Malgré ce contexte tragique qui aurait pu faire déverser émotions et pathos au milieu d’une « usine à souffrances » parmi tant d’autres enfers de la peur, Colson Whitehead est tout en retenue et en sobriété, à la manière de Ralph Ellison, délibérément digne de manière à inscrire son style dans la littérature classique. Aucune véhémence malgré la dénonciation des coulages, de la corruption, des combats truqués, ou de l’avocat véreux qui gruge Harriet et ne défend pas son client. Sobrement s’égrènent les tortures et les disparitions des pensionnaires noirs, des faits authentiques, sortis des archives de l’établissement mais qui recoupent aussi les récits autobiographiques de l’enfance de Richard Wright dans Black Boy ou de Ralph Ellison, tous deux nés dans le Sud.

Colson Whitehead, Nickel Boys

Colson Whitehead (2017) © Jean-Luc Bertini

Ces écrivains, à leur manière, luttent contre l’oubli en rappelant des faits bruts, des parcours de vie, en rendant visible le sort des gens de couleur. Dans cette même mouvance mémorielle, il faut aussi compter avec Les moissons funèbres (Globe, 2016) et Le chant des revenants (Belfond, 2019) de Jesmyn Ward, qui a grandi dans le Mississippi. Chez Whitehead, derrière le cas singulier d’Elwood Curtis, c’est en effet toute la misère des Noirs qui stagne encore, hébétée, tenace après des années d’oppression : « Voilà ce que cette école vous faisait. Et ça ne s’arrêtait pas le jour où vous en partiez. Elle vous brisait, vous déformait, vous rendait inapte à une vie normale. » L’école, le système, la discipline, c’est tout un pour ces internés face au monde libre.

Avec habileté, Whitehead, très attaché au sort de la relève afro-américaine porteuse de rêves et d’énergie, comme dans Underground Railroad, suit le projet audacieux d’un jeune homme, donnant ainsi un élan, une trame narrative directement inspirée de l’histoire récente des États-Unis. Ici, tout passe par le regard d’adolescents, avec la naïveté confiante d’Elwood et le scepticisme de son ami Turner, dont le patronyme n’est pas sans rappeler le rebelle Nat Turner, cet esclave qui conduisit une révolte en 1831 en Virginie et devint une icône du mouvement Black Power. Autre message : tout se joue pendant la jeunesse, dans le monde de l’école, clos sur lui-même, comme dans Homme invisible, pour qui chantes-tu ? de Ralph Ellison.

- [Données fournies]
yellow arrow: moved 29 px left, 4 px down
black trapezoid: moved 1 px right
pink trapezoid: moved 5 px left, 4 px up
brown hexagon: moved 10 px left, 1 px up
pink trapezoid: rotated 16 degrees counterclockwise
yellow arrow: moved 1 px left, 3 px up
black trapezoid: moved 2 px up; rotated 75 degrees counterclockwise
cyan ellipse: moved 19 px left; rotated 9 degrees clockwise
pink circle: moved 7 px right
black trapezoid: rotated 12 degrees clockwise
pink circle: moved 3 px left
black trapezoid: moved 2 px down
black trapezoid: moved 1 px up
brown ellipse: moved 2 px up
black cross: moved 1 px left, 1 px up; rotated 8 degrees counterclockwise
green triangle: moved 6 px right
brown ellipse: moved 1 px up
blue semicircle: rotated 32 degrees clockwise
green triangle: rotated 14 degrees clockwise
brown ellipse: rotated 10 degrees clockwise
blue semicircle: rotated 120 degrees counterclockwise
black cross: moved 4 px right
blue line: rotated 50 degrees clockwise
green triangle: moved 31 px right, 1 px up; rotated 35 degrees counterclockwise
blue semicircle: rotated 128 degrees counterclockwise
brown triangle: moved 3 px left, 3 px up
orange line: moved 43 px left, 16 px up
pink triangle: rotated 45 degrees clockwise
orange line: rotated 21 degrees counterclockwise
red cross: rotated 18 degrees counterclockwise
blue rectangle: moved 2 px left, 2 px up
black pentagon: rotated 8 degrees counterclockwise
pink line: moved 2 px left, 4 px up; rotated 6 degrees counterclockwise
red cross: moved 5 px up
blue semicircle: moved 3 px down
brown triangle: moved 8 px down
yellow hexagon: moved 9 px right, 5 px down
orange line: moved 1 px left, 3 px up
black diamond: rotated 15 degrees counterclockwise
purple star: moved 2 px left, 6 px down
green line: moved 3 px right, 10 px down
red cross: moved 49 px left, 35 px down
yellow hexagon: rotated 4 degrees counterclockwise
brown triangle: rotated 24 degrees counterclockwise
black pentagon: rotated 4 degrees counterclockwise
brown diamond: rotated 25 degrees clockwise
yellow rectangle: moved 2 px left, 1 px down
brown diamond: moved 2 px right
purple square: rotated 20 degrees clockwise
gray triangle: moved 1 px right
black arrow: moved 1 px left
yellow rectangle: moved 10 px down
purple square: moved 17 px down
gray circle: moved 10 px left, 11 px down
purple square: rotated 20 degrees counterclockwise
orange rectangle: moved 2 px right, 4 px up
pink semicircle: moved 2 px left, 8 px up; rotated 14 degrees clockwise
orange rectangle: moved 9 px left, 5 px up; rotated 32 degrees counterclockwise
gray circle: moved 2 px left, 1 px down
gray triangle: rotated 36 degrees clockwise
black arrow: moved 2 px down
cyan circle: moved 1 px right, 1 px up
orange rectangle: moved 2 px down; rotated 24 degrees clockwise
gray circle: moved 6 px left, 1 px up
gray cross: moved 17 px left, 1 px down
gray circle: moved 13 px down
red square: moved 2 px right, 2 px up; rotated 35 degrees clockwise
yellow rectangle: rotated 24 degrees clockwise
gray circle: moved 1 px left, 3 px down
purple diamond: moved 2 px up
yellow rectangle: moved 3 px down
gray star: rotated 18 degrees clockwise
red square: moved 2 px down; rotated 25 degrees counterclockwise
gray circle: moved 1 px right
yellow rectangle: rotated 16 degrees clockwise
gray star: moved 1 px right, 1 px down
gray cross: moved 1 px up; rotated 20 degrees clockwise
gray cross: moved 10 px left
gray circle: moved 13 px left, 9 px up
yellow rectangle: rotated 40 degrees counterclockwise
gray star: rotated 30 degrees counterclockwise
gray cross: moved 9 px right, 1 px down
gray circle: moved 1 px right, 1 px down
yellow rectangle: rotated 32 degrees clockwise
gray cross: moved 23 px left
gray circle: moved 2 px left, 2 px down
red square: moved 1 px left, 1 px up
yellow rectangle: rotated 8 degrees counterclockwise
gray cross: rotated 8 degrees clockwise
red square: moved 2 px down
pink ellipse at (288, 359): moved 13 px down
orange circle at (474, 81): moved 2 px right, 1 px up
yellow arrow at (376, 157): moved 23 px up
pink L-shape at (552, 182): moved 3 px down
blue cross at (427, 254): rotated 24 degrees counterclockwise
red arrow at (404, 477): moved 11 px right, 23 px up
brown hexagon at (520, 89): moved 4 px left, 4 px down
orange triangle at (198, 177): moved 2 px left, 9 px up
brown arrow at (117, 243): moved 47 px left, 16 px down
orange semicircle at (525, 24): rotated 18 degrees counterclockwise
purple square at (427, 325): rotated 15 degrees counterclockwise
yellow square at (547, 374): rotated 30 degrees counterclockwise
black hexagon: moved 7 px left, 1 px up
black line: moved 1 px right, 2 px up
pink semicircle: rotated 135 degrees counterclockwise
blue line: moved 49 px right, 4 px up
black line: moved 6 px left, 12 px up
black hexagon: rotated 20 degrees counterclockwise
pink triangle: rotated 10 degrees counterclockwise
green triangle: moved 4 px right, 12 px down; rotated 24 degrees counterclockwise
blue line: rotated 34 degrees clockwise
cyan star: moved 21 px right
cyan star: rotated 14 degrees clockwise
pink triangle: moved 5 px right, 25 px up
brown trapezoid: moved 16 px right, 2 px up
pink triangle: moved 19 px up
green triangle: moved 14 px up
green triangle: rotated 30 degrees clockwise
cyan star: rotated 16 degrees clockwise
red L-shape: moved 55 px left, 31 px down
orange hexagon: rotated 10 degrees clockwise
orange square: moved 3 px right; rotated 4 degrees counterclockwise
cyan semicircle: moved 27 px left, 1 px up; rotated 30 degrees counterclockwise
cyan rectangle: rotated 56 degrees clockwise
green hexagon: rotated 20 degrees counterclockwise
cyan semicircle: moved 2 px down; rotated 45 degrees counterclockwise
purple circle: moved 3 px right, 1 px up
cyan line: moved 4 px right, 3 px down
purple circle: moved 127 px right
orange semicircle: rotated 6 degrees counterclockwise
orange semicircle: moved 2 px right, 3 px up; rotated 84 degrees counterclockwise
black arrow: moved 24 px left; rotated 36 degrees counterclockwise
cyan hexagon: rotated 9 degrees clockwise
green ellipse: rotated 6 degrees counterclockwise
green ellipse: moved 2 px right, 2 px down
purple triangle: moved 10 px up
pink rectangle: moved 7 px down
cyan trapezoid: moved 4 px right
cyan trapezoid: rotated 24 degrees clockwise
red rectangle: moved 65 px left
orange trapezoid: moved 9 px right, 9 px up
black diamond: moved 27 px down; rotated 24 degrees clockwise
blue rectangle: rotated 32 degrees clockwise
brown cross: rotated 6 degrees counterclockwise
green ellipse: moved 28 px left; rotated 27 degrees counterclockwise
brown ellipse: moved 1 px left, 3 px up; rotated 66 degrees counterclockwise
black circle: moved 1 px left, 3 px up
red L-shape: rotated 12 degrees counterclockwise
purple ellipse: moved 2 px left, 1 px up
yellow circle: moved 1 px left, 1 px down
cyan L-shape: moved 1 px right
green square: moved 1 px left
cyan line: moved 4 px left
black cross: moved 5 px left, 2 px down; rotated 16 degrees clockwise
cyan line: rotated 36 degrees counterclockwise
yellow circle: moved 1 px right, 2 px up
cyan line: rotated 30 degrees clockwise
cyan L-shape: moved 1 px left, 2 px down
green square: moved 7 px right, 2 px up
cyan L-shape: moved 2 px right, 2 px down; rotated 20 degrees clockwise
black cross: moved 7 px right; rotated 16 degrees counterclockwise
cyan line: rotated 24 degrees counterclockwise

- [Exercice]
Recopiez mot pour mot le passage de la critique sur Nickel Boys allant de « Malgré ce contexte » jusqu'à « dans le Sud. » inclus.

- [Réponse rédigée]
Malgré ce contexte tragique qui aurait pu faire déverser émotions et pathos au milieu d’une « usine à souffrances » parmi tant d’autres enfers de la peur, Colson Whitehead est tout en retenue et en sobriété, à la manière de Ralph Ellison, délibérément digne de manière à inscrire son style dans la littérature classique. Aucune véhémence malgré la dénonciation des coulages, de la corruption, des combats truqués, ou de l’avocat véreux qui gruge Harriet et ne défend pas son client. Sobrement s’égrènent les tortures et les disparitions des pensionnaires noirs, des faits authentiques, sortis des archives de l’établissement mais qui recoupent aussi les récits autobiographiques de l’enfance de Richard Wright dans Black Boy ou de Ralph Ellison, tous deux nés dans le Sud.